Neue hybride Bedrohungen machen es unerlässlich, die Cyberabwehr der EU durch schnelle Reaktionsteams und eine engere Zusammenarbeit mit der NATO zu stärken, so die Abgeordneten des EU-Parlaments am Mittwoch.
Von Redaktion
14. Juni 2018

In der mit 476 Stimmen bei 151 Gegenstimmen und 36 Enthaltungen verabschiedeten Entschließung zur Cyberabwehr stellen die EU-Abgeordneten fest, dass Russland, China und Nordkorea, aber auch nichtstaatliche Akteure an böswilligen Cyberaktivitäten beteiligt sind. Zu solchen Aktivitäten gehören unter anderem Angriffe auf kritische Infrastruktur, Cyberspionage und Massenüberwachung von EU-Bürgern, die Unterstützung von Desinformationskampagnen und die Verbreitung von Schadprogrammen (Wannacry, NotPetya usw.), durch die etwa der Zugang zum Internet beschränkt wird.

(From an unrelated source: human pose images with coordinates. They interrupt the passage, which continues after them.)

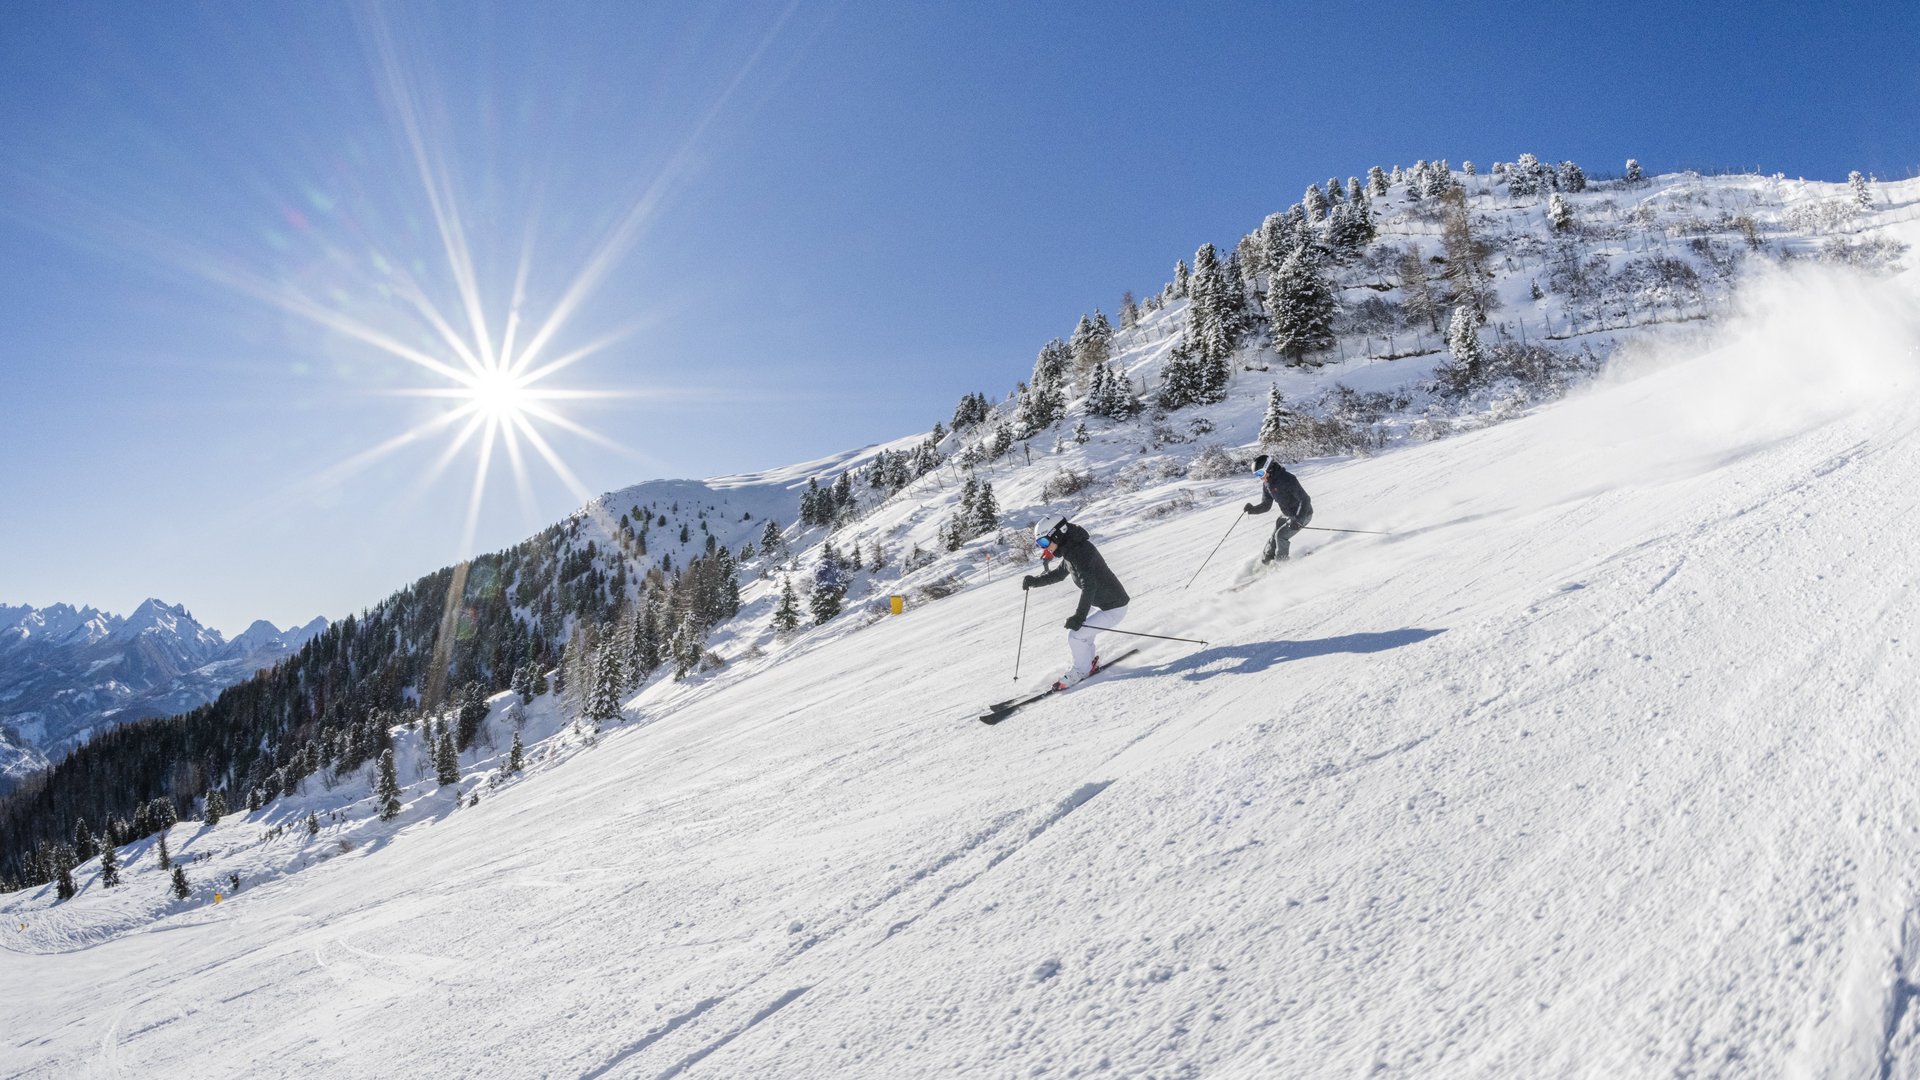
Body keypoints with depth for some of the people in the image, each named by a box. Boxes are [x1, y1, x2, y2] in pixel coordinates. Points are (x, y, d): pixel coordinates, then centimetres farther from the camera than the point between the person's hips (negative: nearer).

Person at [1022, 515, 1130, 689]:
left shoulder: (1080, 552, -27)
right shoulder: (1070, 550, 4)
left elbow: (1089, 586, -34)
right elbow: (1058, 573, 19)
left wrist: (1079, 616, -38)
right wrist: (1034, 581, 6)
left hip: (1113, 608, -10)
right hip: (1098, 604, 10)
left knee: (1076, 635, -12)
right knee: (1076, 631, 16)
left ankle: (1081, 670, 9)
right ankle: (1089, 663, 33)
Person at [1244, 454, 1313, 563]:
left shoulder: (1287, 479, -30)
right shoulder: (1267, 484, -3)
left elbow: (1305, 500, -31)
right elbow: (1266, 506, 6)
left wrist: (1298, 520, -40)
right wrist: (1252, 509, -15)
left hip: (1302, 514, -8)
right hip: (1286, 515, 8)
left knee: (1281, 535, -16)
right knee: (1274, 537, 5)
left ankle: (1282, 563, 2)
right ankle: (1265, 562, 21)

Verstärkte Zusammenarbeit bei der Cyberabwehr 

Die Abgeordneten betonen, dass Europa aufgrund der Zersplitterung seiner Strategien und Fähigkeiten im Bereich der Verteidigung anfällig für Cyber-Angriffe ist. Sie fordern daher die EU-Mitgliedstaaten auf, die Fähigkeit ihrer Streitkräfte zur Zusammenarbeit und zur Stärkung der Cyber-Zusammenarbeit auf EU-Ebene mit der NATO und anderen Partnern zu verbessern. Dies würde mehr gemeinsame Cyber-Übungen, die Ausbildung und den Austausch von Militäroffizieren, die Anwerbung von Fachleuten für Cyberforensik sowie die Verbesserung des Sachverstands im Bereich der Cyberabwehr von EU-Missionen und –Operationen erfordern.

Die Abgeordneten begrüßen zwei Cyber-Projekte, die im Rahmen der Ständigen Strukturierten Zusammenarbeit (SSZ) auf den Weg gebracht werden sollen, nämlich die Plattform für den Austausch von Informationen über Cyberbedrohungen und -vorfälle und die Teams für die rasche Reaktion auf Cybervorfälle. Sie hoffen, dass dies zur Einrichtung eines europäischen Teams für die rasche Reaktion auf Cybervorfälle führen wird, das mit der Koordinierung sowie der Erkennung und Bekämpfung gemeinsamer Cyberbedrohungen betraut sein würde.